*** Begin section ***

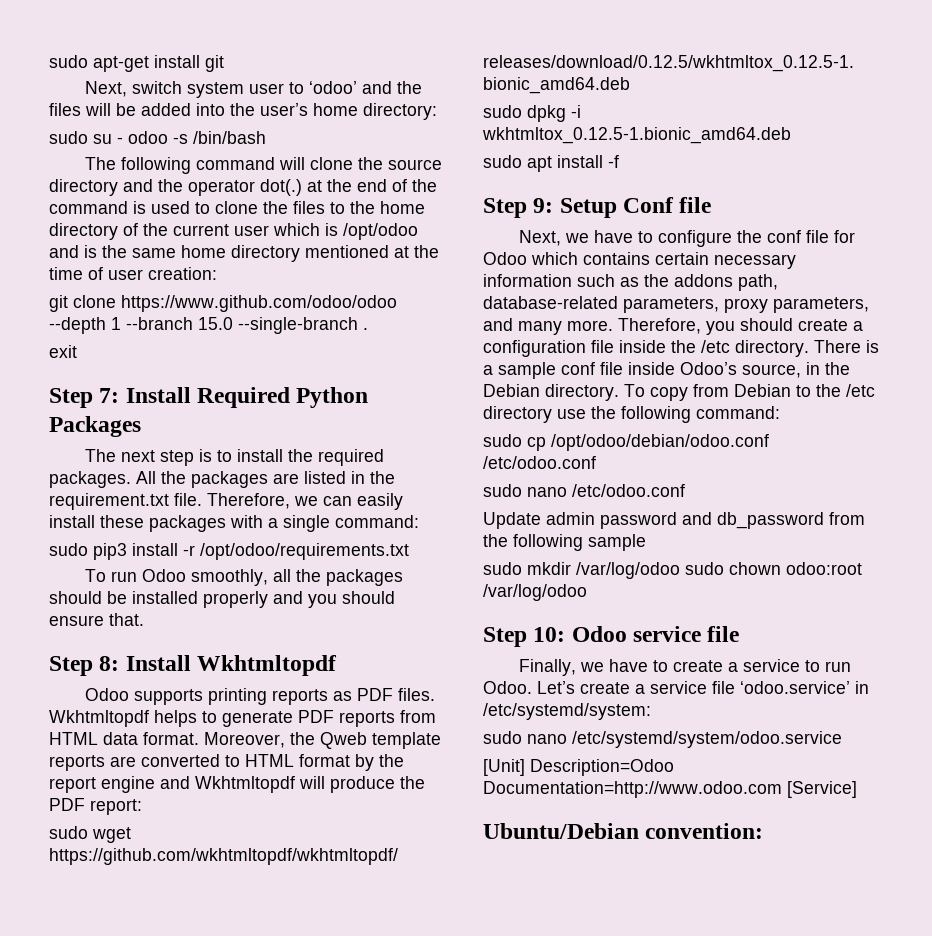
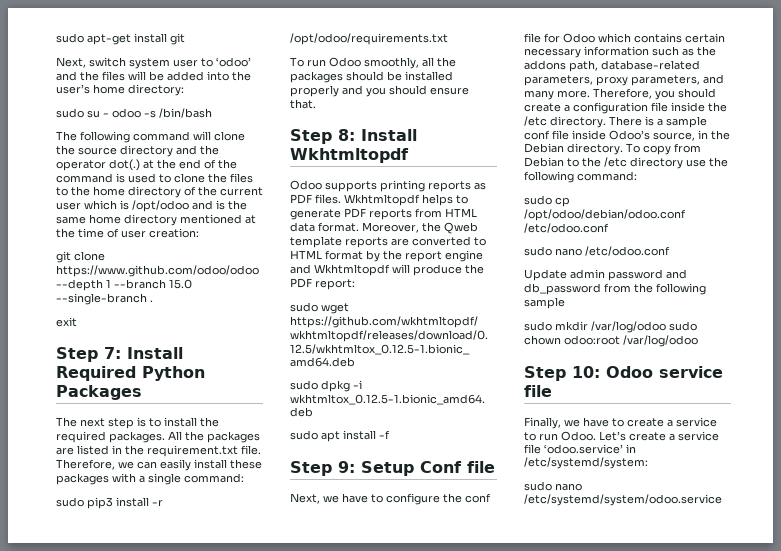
[483,759,674,776] [483,781,857,798] [483,823,764,839] // [Unit] Description=Odoo Documentation=http://www.odoo.com [Service] // Ubuntu/Debian convention: -> (722, 500) none

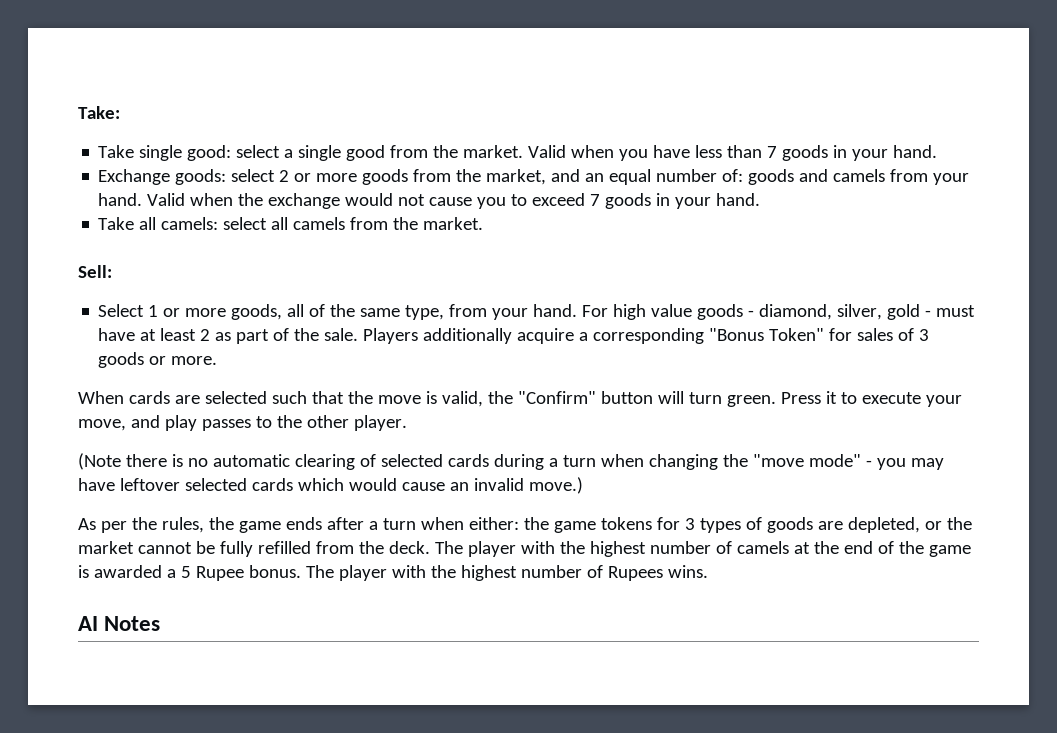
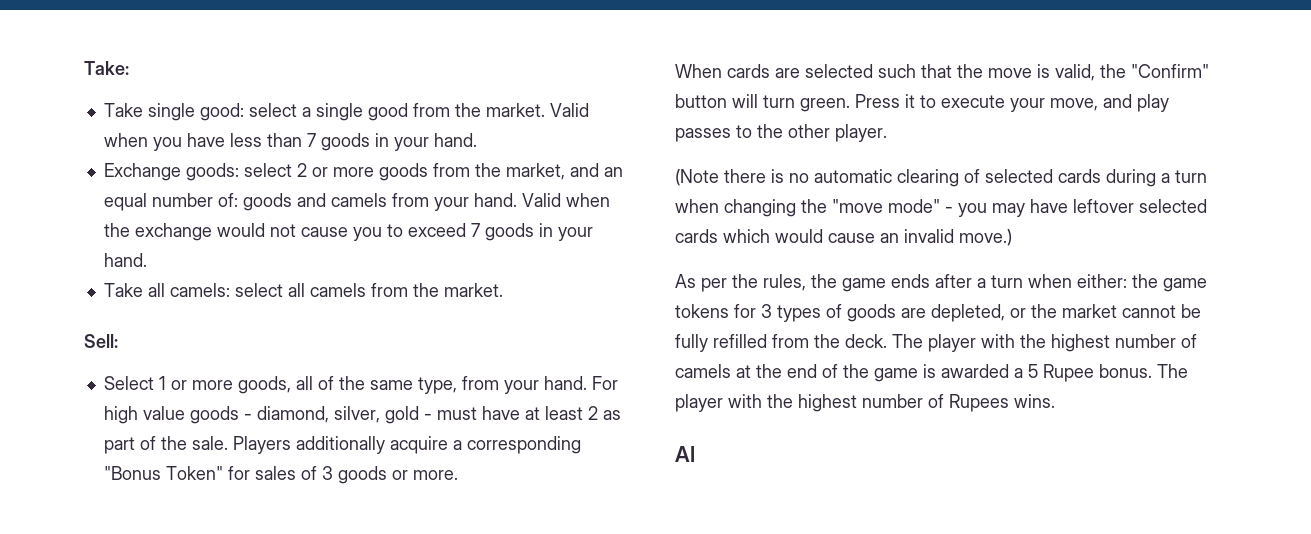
[104,616,161,631] Notes -> (695, 454) none

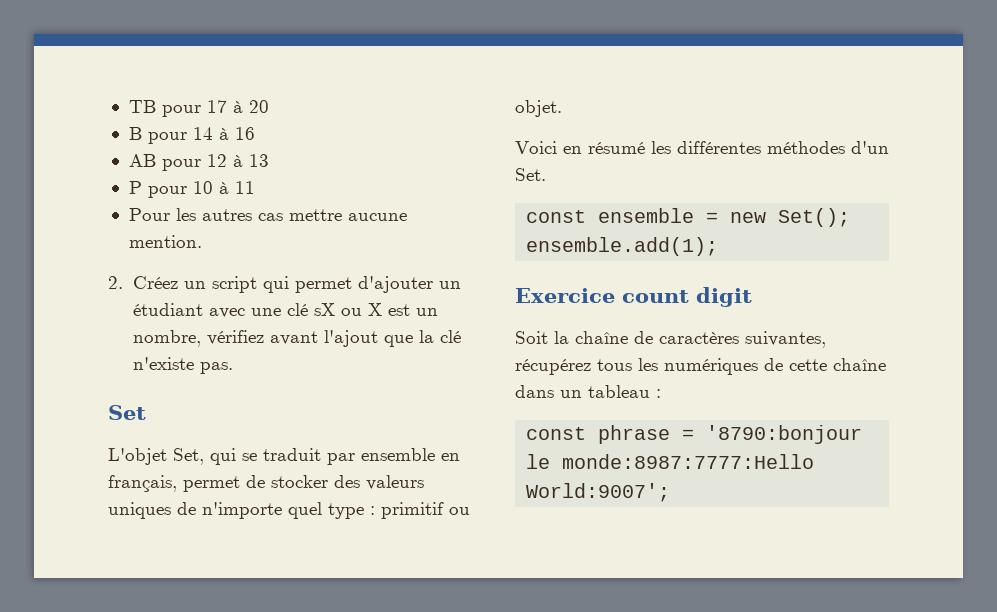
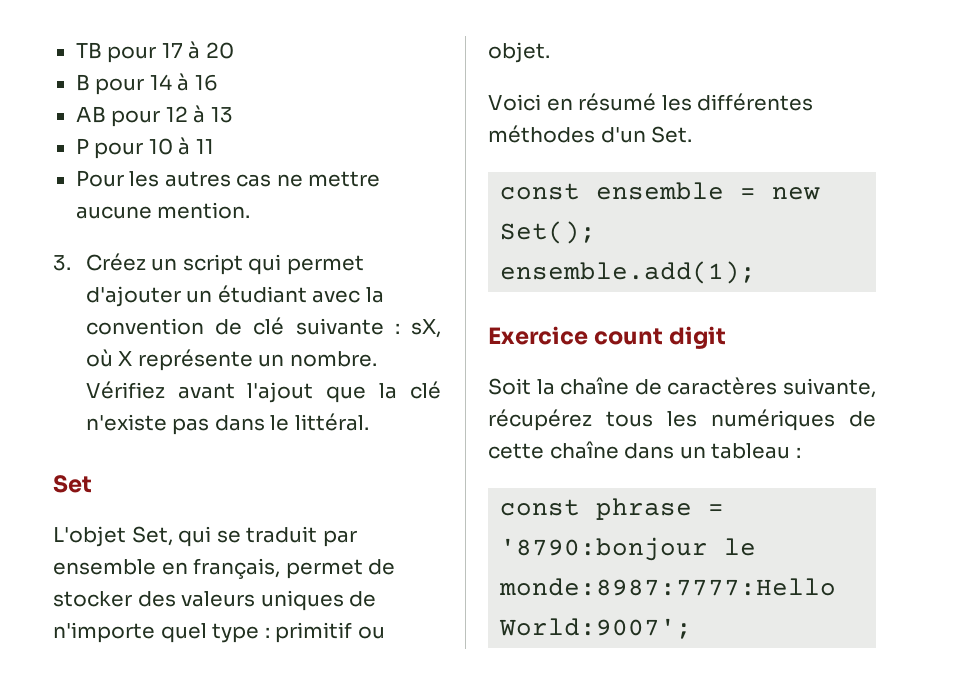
(283, 217) none -> [276,174,303,187] ne
[108,276,123,289] 2. -> [53,255,71,271] 3.
[250,303,438,316] [132,330,264,347] une clé sX ou X est un nombre, vérifiez -> [365,287,384,303] [85,317,441,338] [85,349,377,371] [85,381,165,399] la convention de clé suivante : sX, où X représente un nombre. Vérifiez
[199,362,233,374] pas. -> [172,413,369,435] pas dans le littéral.
[745,331,826,348] suivantes, -> [783,378,876,398] suivante,

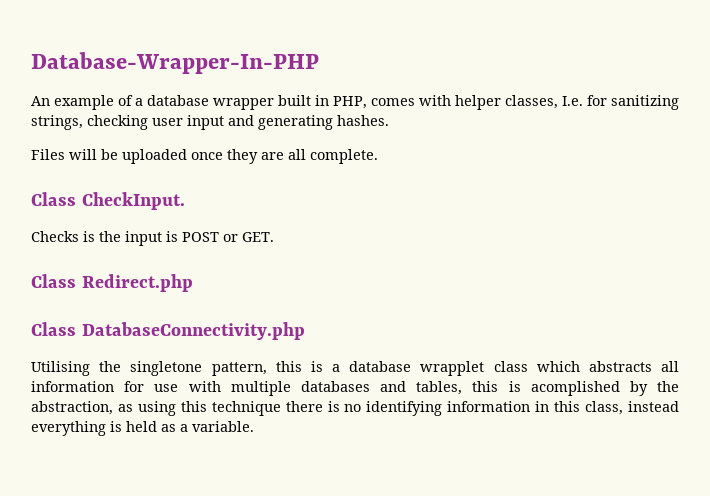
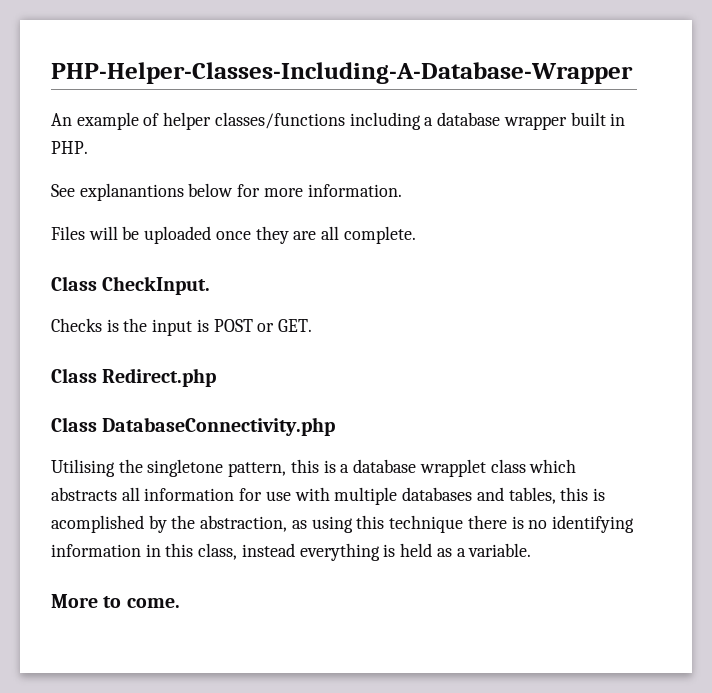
[31,52,319,74] Database-Wrapper-In-PHP -> [51,62,633,84] PHP-Helper-Classes-Including-A-Database-Wrapper
(133, 100) none -> [163,112,421,130] helper classes/functions including
[333,95,679,110] [31,115,389,130] PHP, comes with helper classes, I.e. for sanitizing strings, checking user input and generating hashes. -> [51,141,88,154] [51,183,402,201] PHP. // See explanantions below for more information.
(254, 426) none -> [51,594,180,608] // More to come.

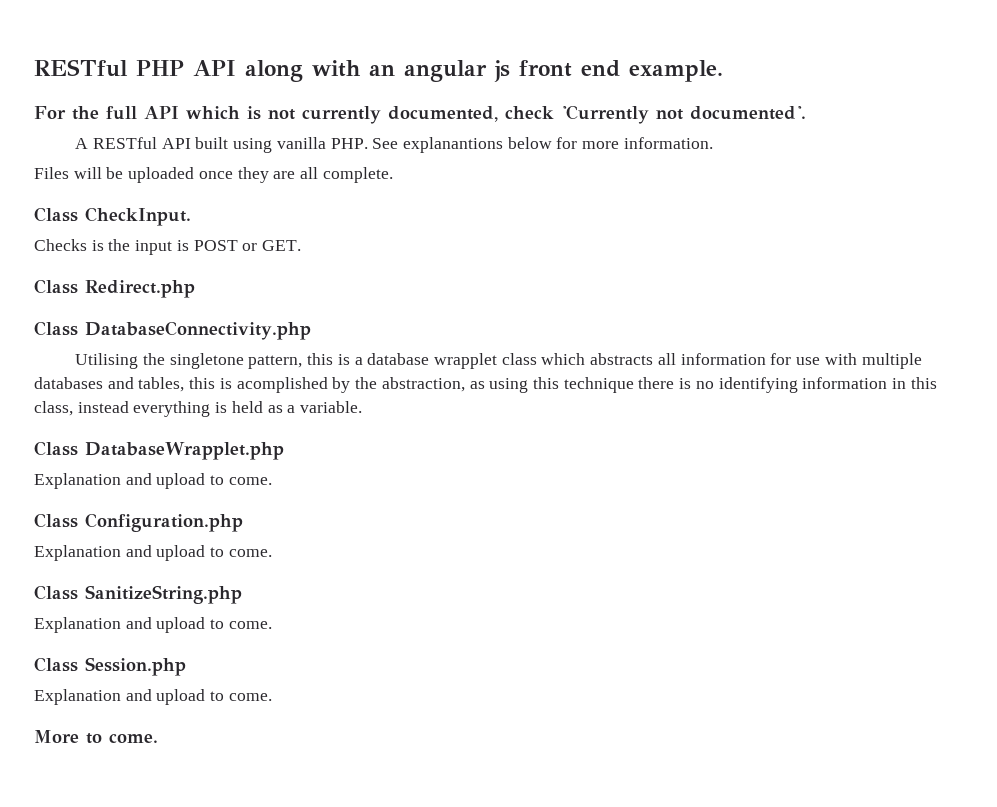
[51,62,633,84] [51,112,626,130] PHP-Helper-Classes-Including-A-Database-Wrapper // An example of helper classes/functions including a database wrapper built in -> [34,59,723,82] [34,105,806,124] [75,137,326,153] RESTful PHP API along with an angular js front end example. // For the full API which is not currently documented, check 'Currently not documented'. // A RESTful API built using vanilla
(88, 147) // -> (368, 143) none
(532, 550) none -> [34,441,284,460] [34,473,272,489] [34,513,243,532] [34,545,272,561] [34,585,242,604] [34,617,272,633] [34,657,186,676] [34,689,272,705] // Class DatabaseWrapplet.php // Explanation and upload to come. // Class Configuration.php // Explanation and upload to come. // Class SanitizeString.php // Explanation and upload to come. // Class Session.php // Explanation and upload to come.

*** End section ***

A complete answer gives every line of the data that includes "suivante".

EXPECTED ANSWER.
[250,303,438,316] [132,330,264,347] une clé sX ou X est un nombre, vérifiez -> [365,287,384,303] [85,317,441,338] [85,349,377,371] [85,381,165,399] la convention de clé suivante : sX, où X représente un nombre. Vérifiez
[745,331,826,348] suivantes, -> [783,378,876,398] suivante,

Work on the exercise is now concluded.